Interestingly, almost all commentary has been about “artist” being the number one non-essential job; what’s overlooked is how it’s lumped together with this odd assortment of other professions on the list: telemarketer; social media manager/PR specialist; business consultant; and human resource manager.
The reason, I believe, that the poll is so vexing for the Singapore arts community is that they’ve heard routine dismissals of the arts countless times, and it’s frustrating.
You could even say that modern Singapore is predicated on a denigration of the arts. An exhibition curated by a Singaporean in Hong Kong explored precisely such a question.
Lim Qinyi, who now works at National Gallery Singapore, was the curator at Para Site Art Space in Hong Kong, from 2012 to 2016. The germ for her exhibition was a 2014 anthology of Singapore poetry, edited by Christine Chia and Joshua Ip. The book, and the exhibition, in turn, took their titles from a famous speech that Lee Kuan Yew made in 1968.
“Poetry is a luxury we cannot afford.”
… the late Prime Minister claimed. Poetry and similar pursuits had to be postponed until the nation achieved economic progress.
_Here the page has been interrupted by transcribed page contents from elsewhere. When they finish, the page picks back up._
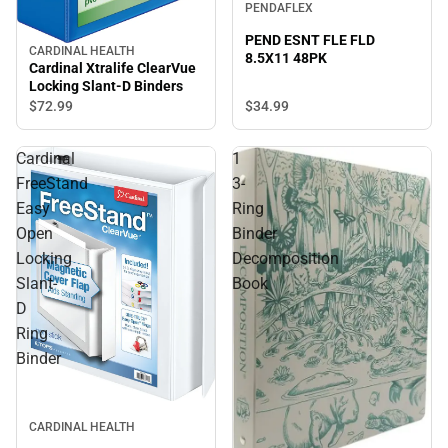
PENDAFLEX
PEND ESNT FLE FLD
CARDINAL HEALTH
8.5X11 48PK
Cardinal Xtralife ClearVue
Locking Slant-D Binders
$34.
99
$72.
99
Cardinal
1
FreeStand
3-
Easy
Ring
Open
Binder
Locking
Decomposition
Slant-
Book
D
Ring
Binder
CARDINAL HEALTH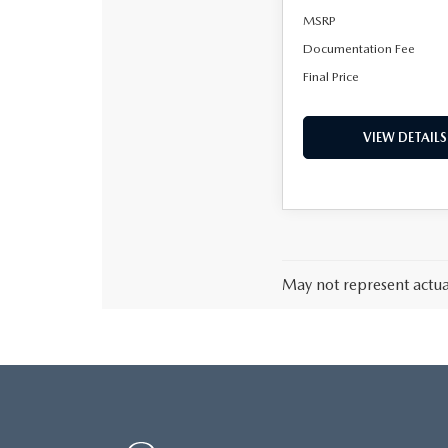
MSRP
Documentation Fee
Final Price
VIEW DETAILS
May not represent actual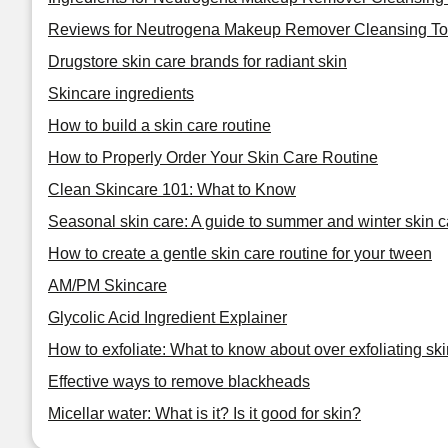
Reviews for Neutrogena Makeup Remover Cleansing To
Drugstore skin care brands for radiant skin
Skincare ingredients
How to build a skin care routine
How to Properly Order Your Skin Care Routine
Clean Skincare 101: What to Know
Seasonal skin care: A guide to summer and winter skin c
How to create a gentle skin care routine for your tween
AM/PM Skincare
Glycolic Acid Ingredient Explainer
How to exfoliate: What to know about over exfoliating ski
Effective ways to remove blackheads
Micellar water: What is it? Is it good for skin?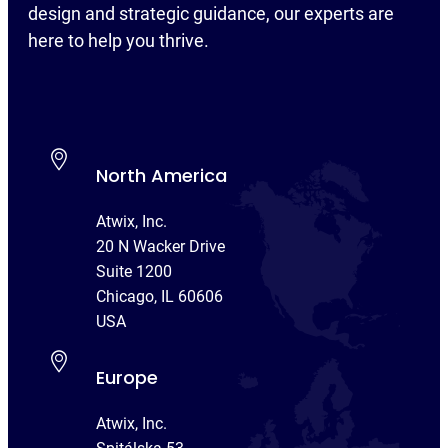
design and strategic guidance, our experts are
here to help you thrive.
North America
Atwix, Inc.
20 N Wacker Drive
Suite 1200
Chicago, IL 60606
USA
Europe
Atwix, Inc.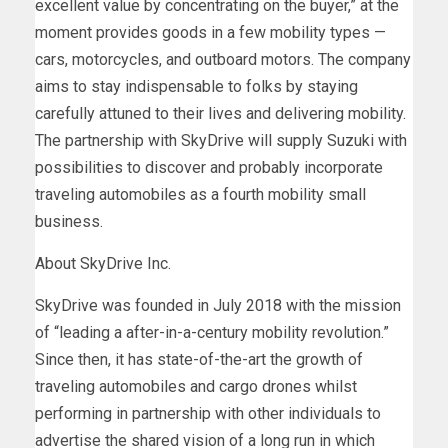
excellent value by concentrating on the buyer,” at the
moment provides goods in a few mobility types —
cars, motorcycles, and outboard motors. The company
aims to stay indispensable to folks by staying
carefully attuned to their lives and delivering mobility.
The partnership with SkyDrive will supply Suzuki with
possibilities to discover and probably incorporate
traveling automobiles as a fourth mobility small
business.
About SkyDrive Inc.
SkyDrive was founded in
July 2018
with the mission
of “leading a after-in-a-century mobility revolution.”
Since then, it has state-of-the-art the growth of
traveling automobiles and cargo drones whilst
performing in partnership with other individuals to
advertise the shared vision of a long run in which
As Lim explains in the catalogue, this agenda would define the first decades of the country, but “shifted in the 1990s when cultural development was viewed as a necessity […] in gaining status as a developed nation”.
The fact is the Singapore state now spends a lot of money on the arts. Because they’re deemed essential for the economy. For the financial year 2018/2019, the National Arts Council had a budget of $120 million.
Although, as acclaimed architect Tay Kheng Soon once noted, the problem is that the arts may have government support, but not its sympathy. And we might add, a lack of understanding from the Times as well.